About 10%-30% of foster kids are victims of identity theft, compared to 4% of the general adult population. Often, they discover this only when they become adults and have no family resources to assist them in dealing with the issue. Colorado is among the states that has been a leader in addressing the problem, with mandatory credit checks for foster kids before their are emancipated, and on September 30, President Obama signed a law that will help the rest of the nation catch up. But, this is just one more in a litany of episode that seem to indicate that the entire foster care system is deeply flawed.
Abuse, including sexual abuse, of foster children is widespread. Many foster kids crash and burn upon reaching adulthood, since as the recent case of a teenage Denver girl who spiraled downhill and ended up homeless and dead in a park not long after leaving the system. These kids aren't being given a decent change at the financial support that they need to pursue further education.

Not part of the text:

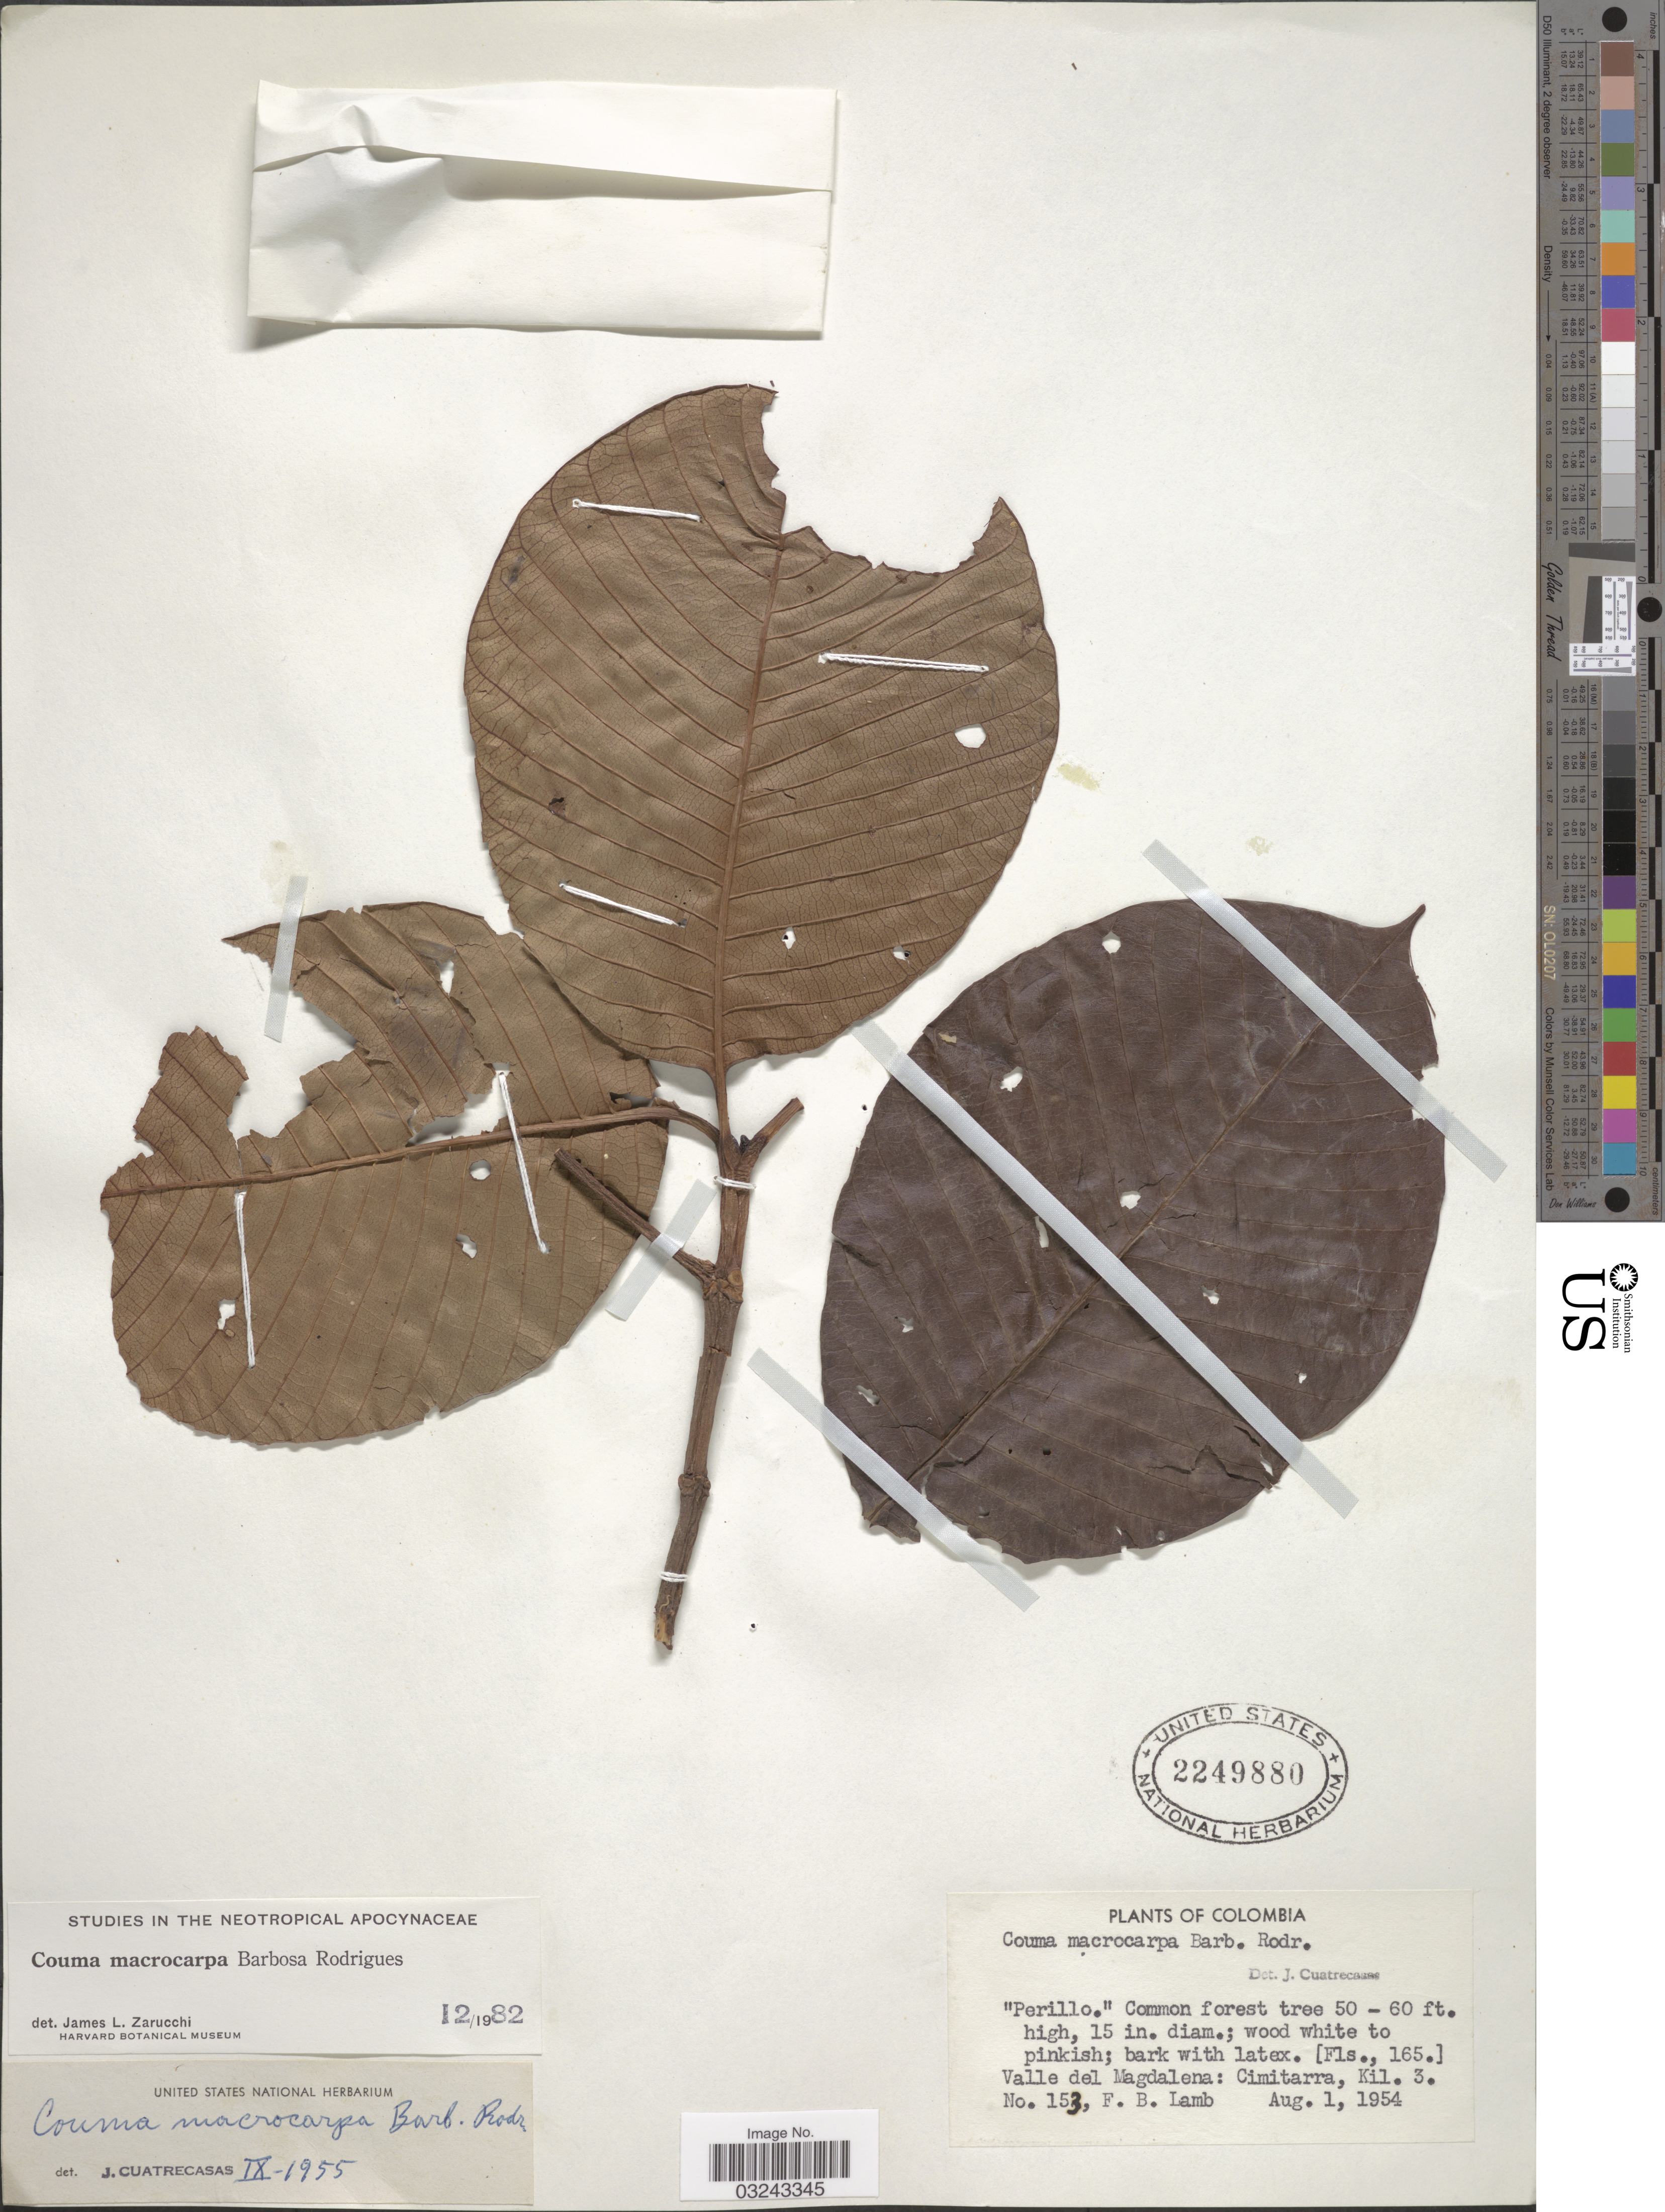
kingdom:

Of course, the failures of the foster care system are not necessarily an endorsement of the orphanage system that it replaced. Foster kids who commit juvenile crime also seem to do better with trained foster parents than in juvenile lockups. One possibility might be to reduce the need for foster care by giving families more economic resources before they fall apart, since child neglect is also the handmaiden of poverty in the United States.
Almost by definition, foster children have, on average, had parents who weren't able to function and early childhoods that featured abuse or neglect. So, this is not a group of children who had great life prospects in the best of times. But, we could hope for a system that does not harm and provides more support to a group of highly at risk children than we would to children who have had upbringings unlikely to include neglect or abuse, unlikely to include totally dysfunctional parents, and likely to involve a continuing source of parental support in an era when most young adults don't leave the family home or cease to receive economic support from family for years after turning eighteen.
Shouldn't kids who were screwed over badly at least once, and deprived of their parents by state action in most cases, be entitled to an extra break, rather than held to strict libertarian standards of total self-sufficiency from the moment that they become adults?
Care for foster children makes up a trivial share of the total welfare system cost, yet they are among the most blameless for their own plights, so a more generous approach might be appropriate.